Par Guillaume DAUDIN, PARIS, 18 fév 2011 (AFP)
Les militants de Jeudi Noir ont été expulsés vendredi de l’immeuble de bureaux proche de l’Elysée qu’ils squattaient près de deux mois mais se sont dits déterminés à mener de nouvelles occupations de bâtiments vides pour lutter contre le mal-logement.
Le tribunal d’instance du VIIIe arrondissement de Paris avait ordonné mardi l'”expulsion immédiate et sans délai” de cette propriété de l’assureur d’Axa, avenue Matignon, décision mise en œuvre sans violence mardi matin.
“La décision de justice a été appliquée, mais cela ne remet pas en cause notre volonté de dialoguer de manière constructive avec les militants de Jeudi Noir pour leur trouver des solutions de relogement”, a commenté un porte-parole du groupe Axa joint par l’AFP.
“Ce qui s’est passé ce matin me renforce encore dans mon combat, qui me paraît encore plus juste et légitime”, a affirmé Maxim Hupel, membre du collectif, joint par l’AFP après l’opération. “Quand je vois la pression médiatique qui a entouré cette affaire et à quel point on a réussi à faire parler du mal-logement, je me dis que ce qui s’est passé est une victoire”, a-t-il ajouté.
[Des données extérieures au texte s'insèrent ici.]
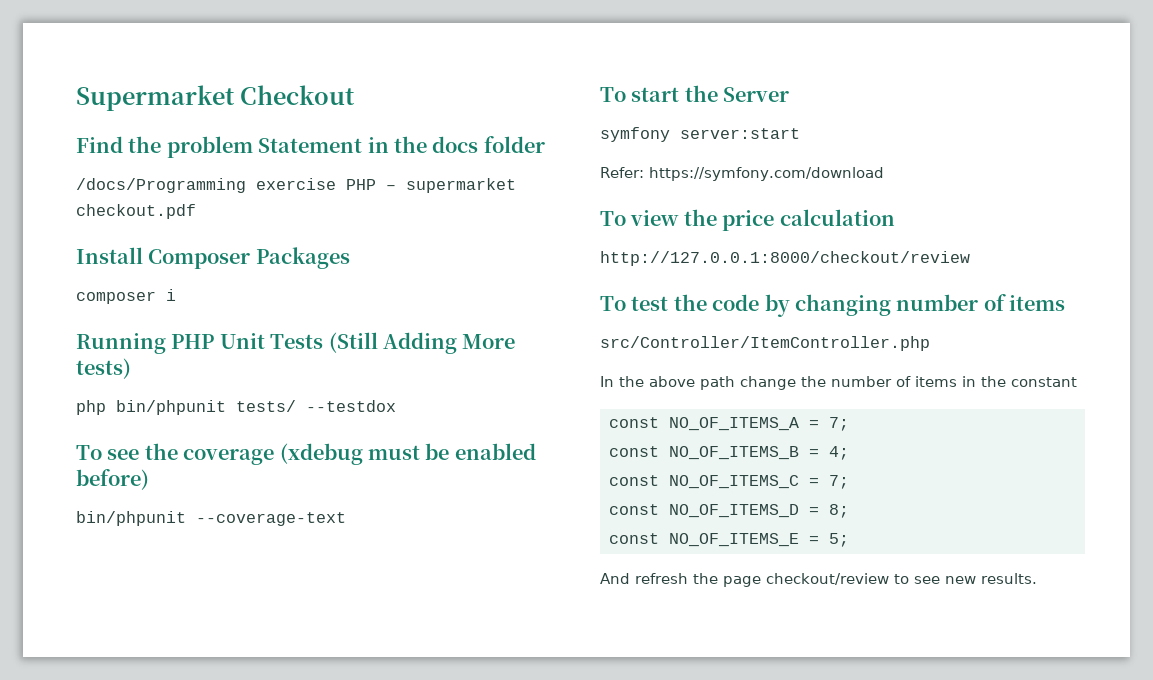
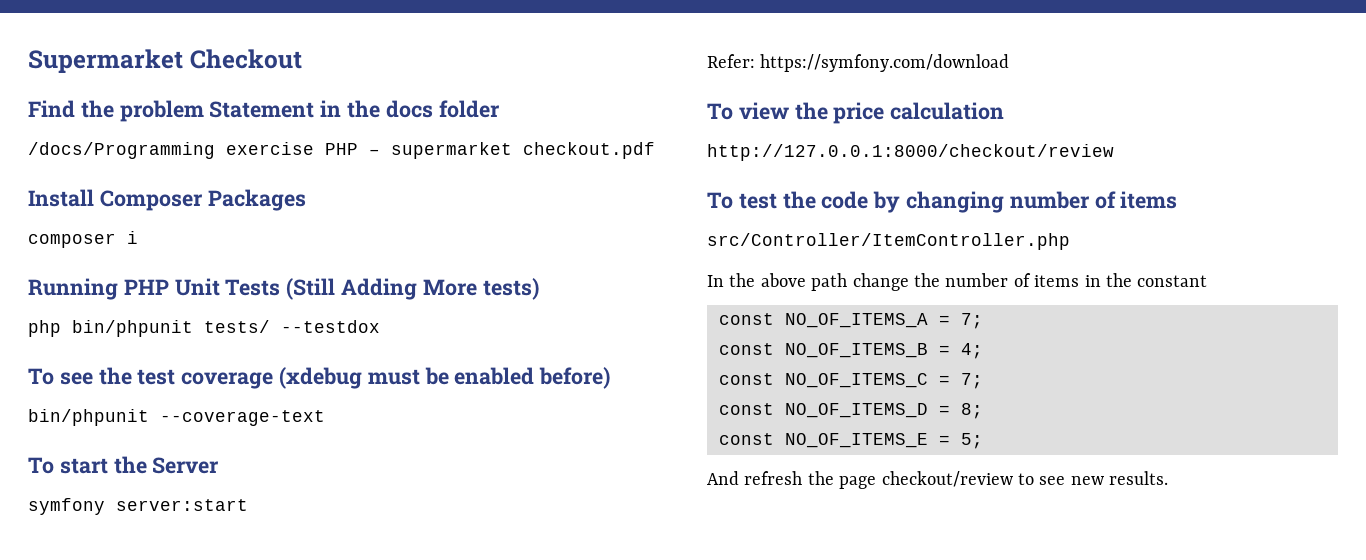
(178, 451) none -> [137,369,176,385] test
Depuis fin décembre 2010, ils étaient une trentaine de travailleurs précaires, d’étudiants et de militants de Jeudi Noir à dormir dans ce bâtiment. Venus en nombre, les policiers ont pénétré dans le bâtiment de huit étages vers 7H20 en forçant, à coups de bélier, la porte d’entrée qui avait été barricadée par les occupants, la plupart regroupés dans le hall. Les squatteurs, qui avaient prévenu qu’ils ne se laisseraient pas faire, n’ont opposé qu’une résistance symbolique à leur expulsion, certains s’enchaînant aux herses de l’entrée, d’autres se retranchant brièvement sur le toit. Un membre du collectif a fait un malaise vagal, un autre a été légèrement touché à un doigt, ont précisé des militants. Vers 8H30, à peine plus d’une heure après le début de l’opération, la totalité du bâtiment avait été vidée de ses occupants. Dix-huit squatteurs ont été évacués dans un bus de police, conduits au commissariat avant d’être immédiatement relâchés vers 9H30, ont-ils ajouté.
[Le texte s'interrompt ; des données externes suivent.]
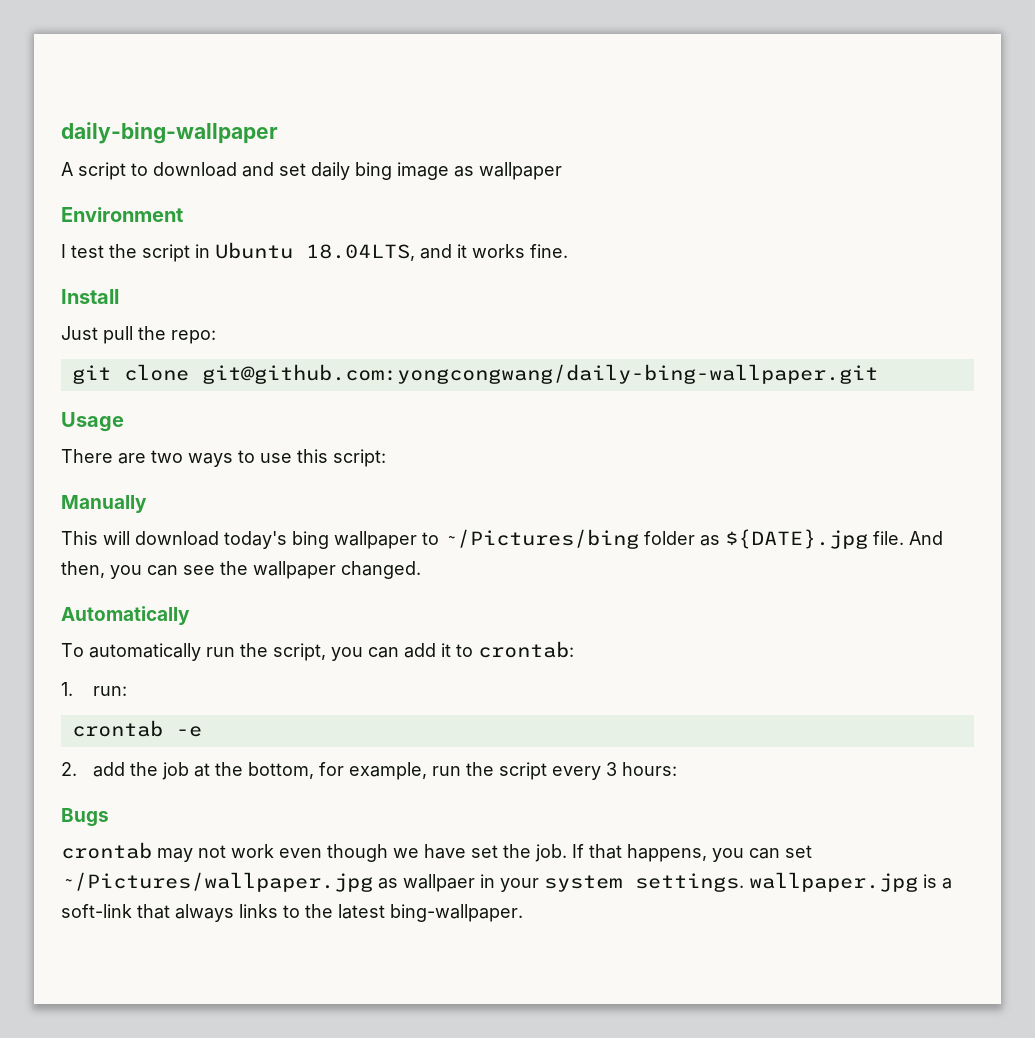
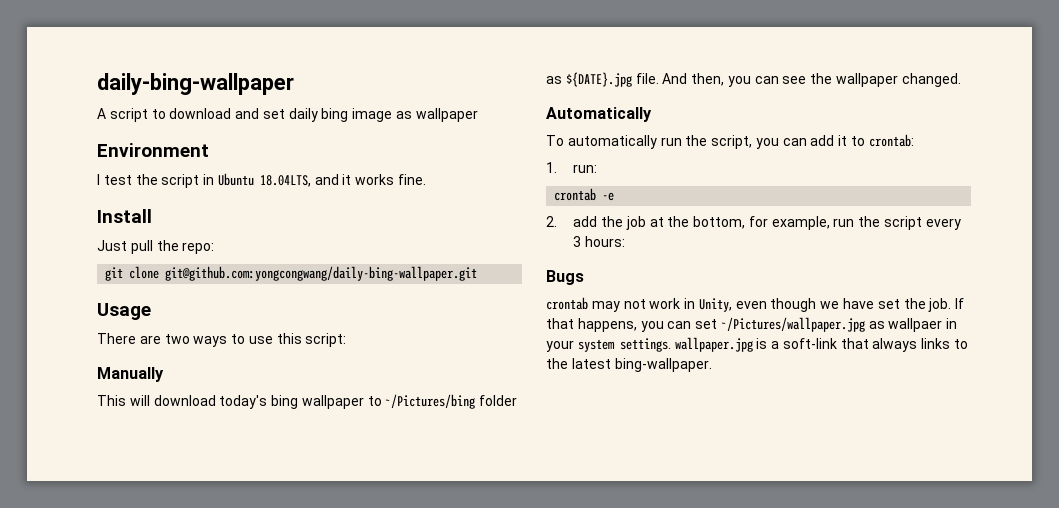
(274, 851) none -> [684,298,732,312] in Unity,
“On est fatigués mais ça va, a déclaré, après avoir été relâchée, Elise Aubry, membre du collectif, à l’AFP. C’est assez symbolique de se faire expulser le jour du G20 : c’est comme une honte au gouvernement qui s’attaque aux mal-logés plutôt qu’au mal-logement”. “On est aussi un peu dégoûtés de la manière dont ça a été fait, a-t-elle ajouté, avec autant de forces de police pour déloger des personnes sans logement, tandis qu’hier Axa annonçait 2,7 milliards de bénéfice net”.
Vers 18hh0, une cinquantaine de militants et de sympathisants ont organisé une “dépendaison de crémaillère” en face de l’immeuble en débouchant quelques bouteilles. José, un militant de Jeudi Noir a dit à l’AFP que l’apéritif visait “à marquer le coup” pour les absents de la matinée et pour montrer qu’on continue, cela fait quatre ans que cela dure, ils nous virent et l’on revient”.
“Les virer de la sorte, c’est un message catastrophique adressé à notre jeunesse”, a regretté Sylvain de Smet, conseiller régional Europe Ecologie-Les Verts, qui a dormi plusieurs nuits dans le bâtiment avec Jeudi Noir et qui a passé la dernière nuit à l’extérieur, sur un matelas, car la police refusait de le laisser entrer. “Ces gamins revendiquent un droit universel, celui de se loger dans de bonnes conditions”, a t-il affirmé.
En octobre 2010, Jeudi noir avait déjà été évacué d’un squat qu’ils occupaient depuis plusieurs semaines place des Vosges, à Paris.